Over a thousand fresh cadavers were strewn over the two promontories.
Standing on the ramparts, Yunus pushed back the enemy with his lance. His blows seemed haphazard, but he mutilated the infidels with carefully aimed thrusts. He sent the pike deep into the ear, then pulled it out like a siphon to perforate the spleen or the bladder. The throbbing of a young recruit’s viscera left the shaft of his weapon vibrating. He jerked it free from the entrails.
Bugles blew everywhere as officers gave the command to charge. The soldiers, paralyzed, the blood drained from their faces, refused to budge. In these last months of siege, they had seen too many of their comrades fall on this trail in futile attacks. Too many dead, too much effort to take this pile of rocks. They had lost faith.

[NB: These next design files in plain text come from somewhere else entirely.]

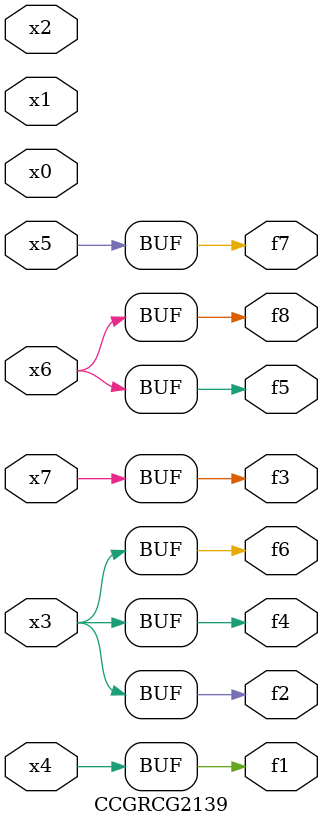
<source format=v>
module CCGRCG2139(
	input x0, x1, x2, x3, x4, x5, x6, x7,
	output f1, f2, f3, f4, f5, f6, f7, f8
);
	assign f1 = x4;
	assign f2 = x3;
	assign f3 = x7;
	assign f4 = x3;
	assign f5 = x6;
	assign f6 = x3;
	assign f7 = x5;
	assign f8 = x6;
endmodule

</source>
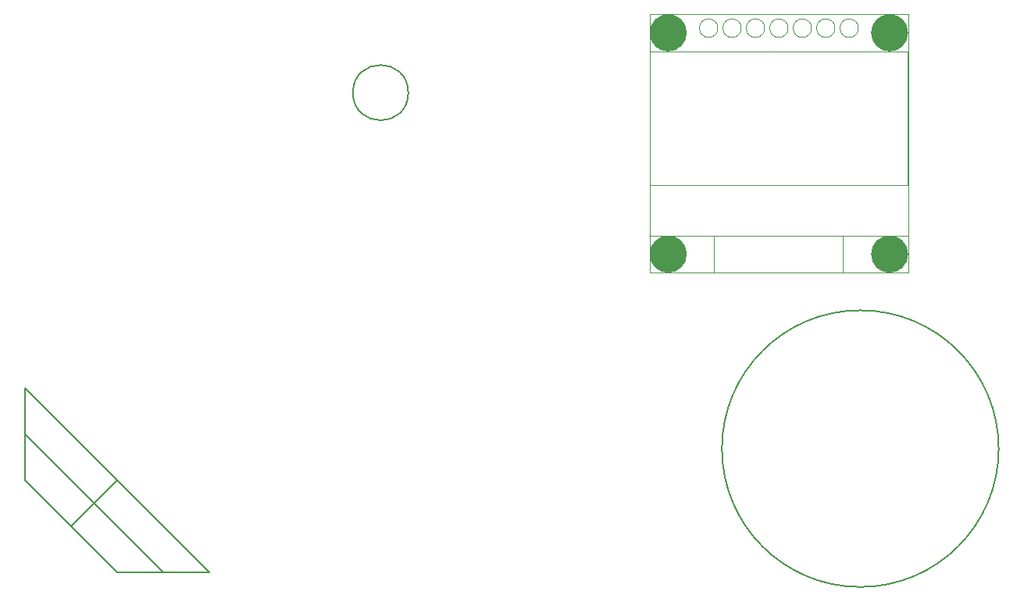
<source format=gbr>
%TF.GenerationSoftware,KiCad,Pcbnew,(6.0.5)*%
%TF.CreationDate,2022-06-20T23:01:54+02:00*%
%TF.ProjectId,clarinoid-devboard,636c6172-696e-46f6-9964-2d646576626f,rev?*%
%TF.SameCoordinates,Original*%
%TF.FileFunction,Other,Comment*%
%FSLAX46Y46*%
G04 Gerber Fmt 4.6, Leading zero omitted, Abs format (unit mm)*
G04 Created by KiCad (PCBNEW (6.0.5)) date 2022-06-20 23:01:54*
%MOMM*%
%LPD*%
G01*
G04 APERTURE LIST*
%ADD10C,0.150000*%
%ADD11C,0.120000*%
%ADD12C,2.000000*%
G04 APERTURE END LIST*
D10*
X106660804Y-120447034D02*
X86660804Y-100447034D01*
X101660804Y-120447034D02*
X86660804Y-105447034D01*
X86660804Y-110447034D02*
X96660804Y-120447034D01*
X91660804Y-115447034D02*
X96660804Y-110447034D01*
X86660804Y-100447034D02*
X86660804Y-110447034D01*
X192198312Y-107034542D02*
G75*
G03*
X192198312Y-107034542I-15000000J0D01*
G01*
X96660804Y-120447034D02*
X106660804Y-120447034D01*
%TO.C,H1*%
X128198312Y-68434542D02*
G75*
G03*
X128198312Y-68434542I-3000000J0D01*
G01*
D11*
%TO.C,U12*%
X154333948Y-83946200D02*
X182333948Y-83946200D01*
X161333948Y-83946200D02*
X175333948Y-83946200D01*
X175333948Y-83946200D02*
X175333948Y-87946200D01*
X175333948Y-87946200D02*
X161333948Y-87946200D01*
X161333948Y-87946200D02*
X161333948Y-83946200D01*
X154373948Y-59946200D02*
X182373948Y-59946200D01*
X182373948Y-59946200D02*
X182373948Y-87946200D01*
X182373948Y-87946200D02*
X154373948Y-87946200D01*
X154373948Y-87946200D02*
X154373948Y-59946200D01*
X182333948Y-63946200D02*
X154373948Y-63946200D01*
X154373948Y-63946200D02*
X154373948Y-78446200D01*
X154373948Y-78446200D02*
X182333948Y-78446200D01*
X182333948Y-78446200D02*
X182333948Y-63946200D01*
X169373948Y-61446200D02*
G75*
G03*
X169373948Y-61446200I-1000000J0D01*
G01*
X164293948Y-61446200D02*
G75*
G03*
X164293948Y-61446200I-1000000J0D01*
G01*
D12*
X181373948Y-61946200D02*
G75*
G03*
X181373948Y-61946200I-1000000J0D01*
G01*
D11*
X171913948Y-61446200D02*
G75*
G03*
X171913948Y-61446200I-1000000J0D01*
G01*
X161753948Y-61446200D02*
G75*
G03*
X161753948Y-61446200I-1000000J0D01*
G01*
X166833948Y-61446200D02*
G75*
G03*
X166833948Y-61446200I-1000000J0D01*
G01*
X176993948Y-61446200D02*
G75*
G03*
X176993948Y-61446200I-1000000J0D01*
G01*
X174453948Y-61446200D02*
G75*
G03*
X174453948Y-61446200I-1000000J0D01*
G01*
D12*
X157373948Y-61946200D02*
G75*
G03*
X157373948Y-61946200I-1000000J0D01*
G01*
X181373948Y-85946200D02*
G75*
G03*
X181373948Y-85946200I-1000000J0D01*
G01*
X157373948Y-85946200D02*
G75*
G03*
X157373948Y-85946200I-1000000J0D01*
G01*
%TD*%
M02*

</source>
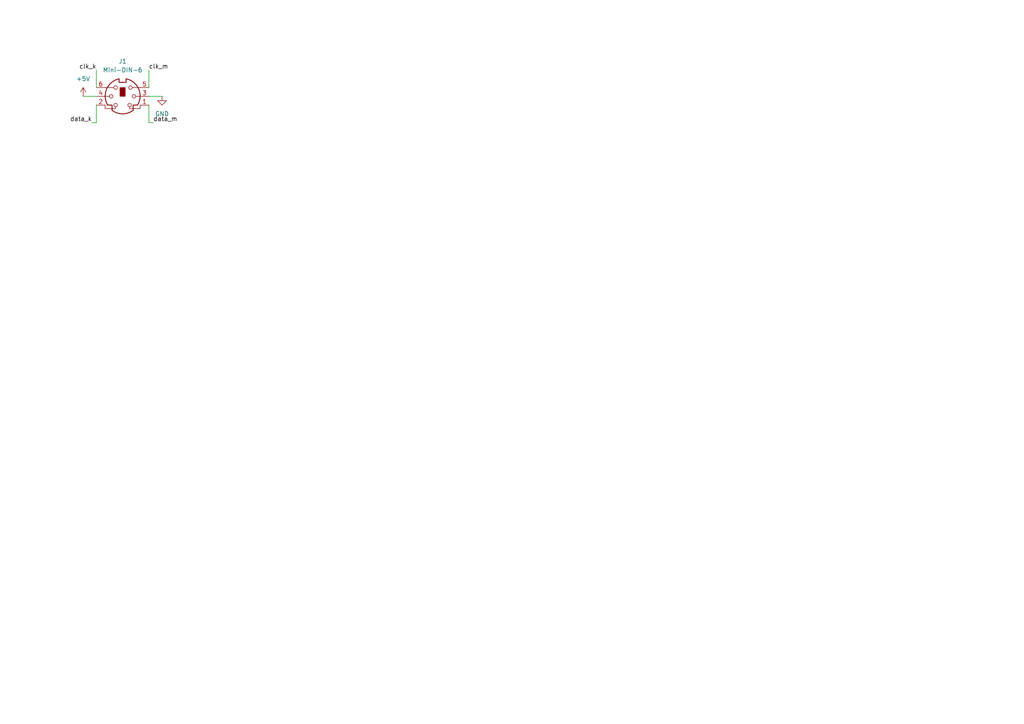
<source format=kicad_sch>
(kicad_sch (version 20211123) (generator eeschema)

  (uuid 92f39b3e-325b-4e54-83d4-3480a6d37a8a)

  (paper "A4")

  


  (wire (pts (xy 27.94 35.56) (xy 27.94 30.48))
    (stroke (width 0) (type default) (color 0 0 0 0))
    (uuid 5fa9413e-4c17-4860-ac79-6cd7a8bff645)
  )
  (wire (pts (xy 43.18 20.32) (xy 43.18 25.4))
    (stroke (width 0) (type default) (color 0 0 0 0))
    (uuid 84430a48-de91-4c6f-9636-39738386f034)
  )
  (wire (pts (xy 26.67 35.56) (xy 27.94 35.56))
    (stroke (width 0) (type default) (color 0 0 0 0))
    (uuid 8c8bfc82-0756-4481-aae5-244270de6d16)
  )
  (wire (pts (xy 27.94 20.32) (xy 27.94 25.4))
    (stroke (width 0) (type default) (color 0 0 0 0))
    (uuid 91e5245a-6fa1-41c5-aa5b-cbef552a5038)
  )
  (wire (pts (xy 43.18 27.94) (xy 46.99 27.94))
    (stroke (width 0) (type default) (color 0 0 0 0))
    (uuid 9aed82a6-bb30-4e2c-ab5f-24aa6393fc00)
  )
  (wire (pts (xy 43.18 35.56) (xy 43.18 30.48))
    (stroke (width 0) (type default) (color 0 0 0 0))
    (uuid c12e9e4a-dd9d-46a6-b52d-fb7fc3ed134f)
  )
  (wire (pts (xy 44.45 35.56) (xy 43.18 35.56))
    (stroke (width 0) (type default) (color 0 0 0 0))
    (uuid c45fbdc2-05ab-44a6-9711-37ba506627ef)
  )
  (wire (pts (xy 24.13 27.94) (xy 27.94 27.94))
    (stroke (width 0) (type default) (color 0 0 0 0))
    (uuid c74ab5bb-a590-4799-8196-f308ab0db778)
  )

  (label "data_m" (at 44.45 35.56 0)
    (effects (font (size 1.27 1.27)) (justify left bottom))
    (uuid 3e803f4c-0673-4c46-b412-6d92e0fac736)
  )
  (label "clk_k" (at 27.94 20.32 180)
    (effects (font (size 1.27 1.27)) (justify right bottom))
    (uuid 62e65b7f-4cf3-46f5-a938-bd1f64bd097a)
  )
  (label "clk_m" (at 43.18 20.32 0)
    (effects (font (size 1.27 1.27)) (justify left bottom))
    (uuid 6708d391-cf77-4a71-a079-c930209b8437)
  )
  (label "data_k" (at 26.67 35.56 180)
    (effects (font (size 1.27 1.27)) (justify right bottom))
    (uuid f3993c34-d38a-44b6-9e91-21195f60ea1e)
  )

  (symbol (lib_id "power:GND") (at 46.99 27.94 0) (unit 1)
    (in_bom yes) (on_board yes) (fields_autoplaced)
    (uuid 50227a7f-fa67-466f-8ab4-288255e4a141)
    (property "Reference" "#PWR0101" (id 0) (at 46.99 34.29 0)
      (effects (font (size 1.27 1.27)) hide)
    )
    (property "Value" "GND" (id 1) (at 46.99 33.02 0))
    (property "Footprint" "" (id 2) (at 46.99 27.94 0)
      (effects (font (size 1.27 1.27)) hide)
    )
    (property "Datasheet" "" (id 3) (at 46.99 27.94 0)
      (effects (font (size 1.27 1.27)) hide)
    )
    (pin "1" (uuid c1e7fd44-5a0b-4d6e-81dd-5c2a289b0a74))
  )

  (symbol (lib_id "power:+5V") (at 24.13 27.94 0) (unit 1)
    (in_bom yes) (on_board yes) (fields_autoplaced)
    (uuid 8932397a-5e29-404b-9d3b-e2120519807b)
    (property "Reference" "#PWR0102" (id 0) (at 24.13 31.75 0)
      (effects (font (size 1.27 1.27)) hide)
    )
    (property "Value" "+5V" (id 1) (at 24.13 22.86 0))
    (property "Footprint" "" (id 2) (at 24.13 27.94 0)
      (effects (font (size 1.27 1.27)) hide)
    )
    (property "Datasheet" "" (id 3) (at 24.13 27.94 0)
      (effects (font (size 1.27 1.27)) hide)
    )
    (pin "1" (uuid 6eaf3b41-76d6-4a25-aaf2-f1347d0a915a))
  )

  (symbol (lib_id "Connector:Mini-DIN-6") (at 35.56 27.94 0) (unit 1)
    (in_bom yes) (on_board yes) (fields_autoplaced)
    (uuid cb05089f-05fe-4735-bfd7-bc3458e73618)
    (property "Reference" "J1" (id 0) (at 35.5777 17.78 0))
    (property "Value" "Mini-DIN-6" (id 1) (at 35.5777 20.32 0))
    (property "Footprint" "" (id 2) (at 35.56 27.94 0)
      (effects (font (size 1.27 1.27)) hide)
    )
    (property "Datasheet" "http://service.powerdynamics.com/ec/Catalog17/Section%2011.pdf" (id 3) (at 35.56 27.94 0)
      (effects (font (size 1.27 1.27)) hide)
    )
    (pin "1" (uuid ad712e1c-4285-470b-8229-fdf9dd67ed61))
    (pin "2" (uuid 7fad2ce0-28b7-4a3d-9eef-ec80d1734487))
    (pin "3" (uuid 1a532be5-de91-405c-8563-b9860edda54b))
    (pin "4" (uuid ba78034b-9097-4cca-b541-d761f59e5c0e))
    (pin "5" (uuid d94eae9b-2867-464b-b162-e783c5621f52))
    (pin "6" (uuid 5e5262ef-7363-4969-a5e7-d566f0569b1e))
  )

  (sheet_instances
    (path "/" (page "1"))
  )

  (symbol_instances
    (path "/50227a7f-fa67-466f-8ab4-288255e4a141"
      (reference "#PWR0101") (unit 1) (value "GND") (footprint "")
    )
    (path "/8932397a-5e29-404b-9d3b-e2120519807b"
      (reference "#PWR0102") (unit 1) (value "+5V") (footprint "")
    )
    (path "/cb05089f-05fe-4735-bfd7-bc3458e73618"
      (reference "J1") (unit 1) (value "Mini-DIN-6") (footprint "")
    )
  )
)

</source>
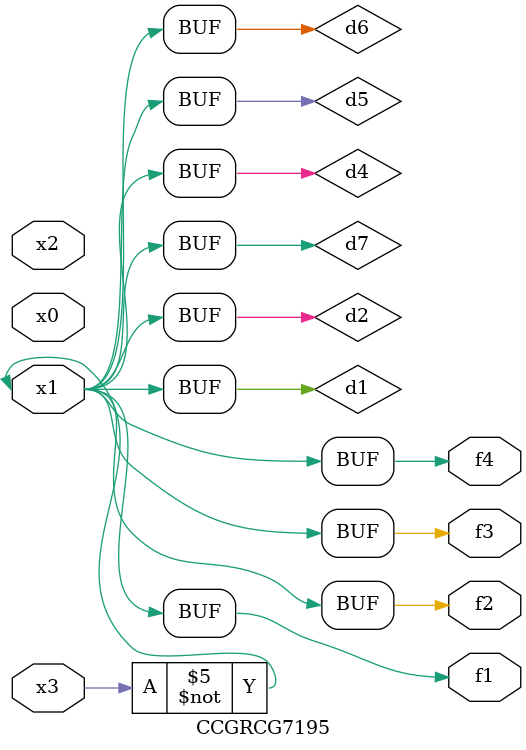
<source format=v>
module CCGRCG7195(
	input x0, x1, x2, x3,
	output f1, f2, f3, f4
);

	wire d1, d2, d3, d4, d5, d6, d7;

	not (d1, x3);
	buf (d2, x1);
	xnor (d3, d1, d2);
	nor (d4, d1);
	buf (d5, d1, d2);
	buf (d6, d4, d5);
	nand (d7, d4);
	assign f1 = d6;
	assign f2 = d7;
	assign f3 = d6;
	assign f4 = d6;
endmodule

</source>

Looking up to the promontory far above, they saw a group of children helping a colossus of a man—Shamil in person!—turn three high-caliber pieces of ordnance to aim them in their direction. Three immense mouths of fire, taken from the gunners whose throats they had slit. They watched as the balls were loaded and the fuses lit—and they understood. The remnants of General Grabbe’s army felt no compunction whatsoever as they scattered far and wide.
Evening was not far off. Akulgo held. Akulgo would hang on.
Until the next attack. Until tomorrow.
Grabbe would attack at the first light of dawn.
Shamil strode down to the village in long steps.
“Allah did not want us to be defeated today. Allah is with us.”
An immense sensation of relief lifted his spirits. “The murids did not fail,” he thought to himself with pride. “The naïbs fought valiantly.”
His joy was short-lived.
When they had taken the cannons a while ago, a thought had crossed his mind, one he now had the calm and silence to consider at length. The Russian artillery could not have come this far up without the complicity—no, the betrayal!—of the Caucasian tribes.
Not for a moment did he doubt his counselors, Barti Khan, Hadj Ibrahim, or any of his companions. Despite any disagreements they might have, he knew they were incorruptible. He believed in the loyalty of the Christian deserters too. The Poles would rather be cut up into little pieces than be retaken by the Russians. No, he did not question the honor of the inhabitants of Akulgo.
But the Montagnards of the neighboring auls, the believers of Irganai, Untsukul, Ashilta, and Ansal, those he had counted on to bar the way before the cannons, they hadn’t lifted a finger. Worse still, it was the Montagnards of Ghimri who had led Grabbe’s mortars over the trails. Ghimri had facilitated his passage through the mountain passes and the rivers, Ghimri had shown him all the secret shortcuts.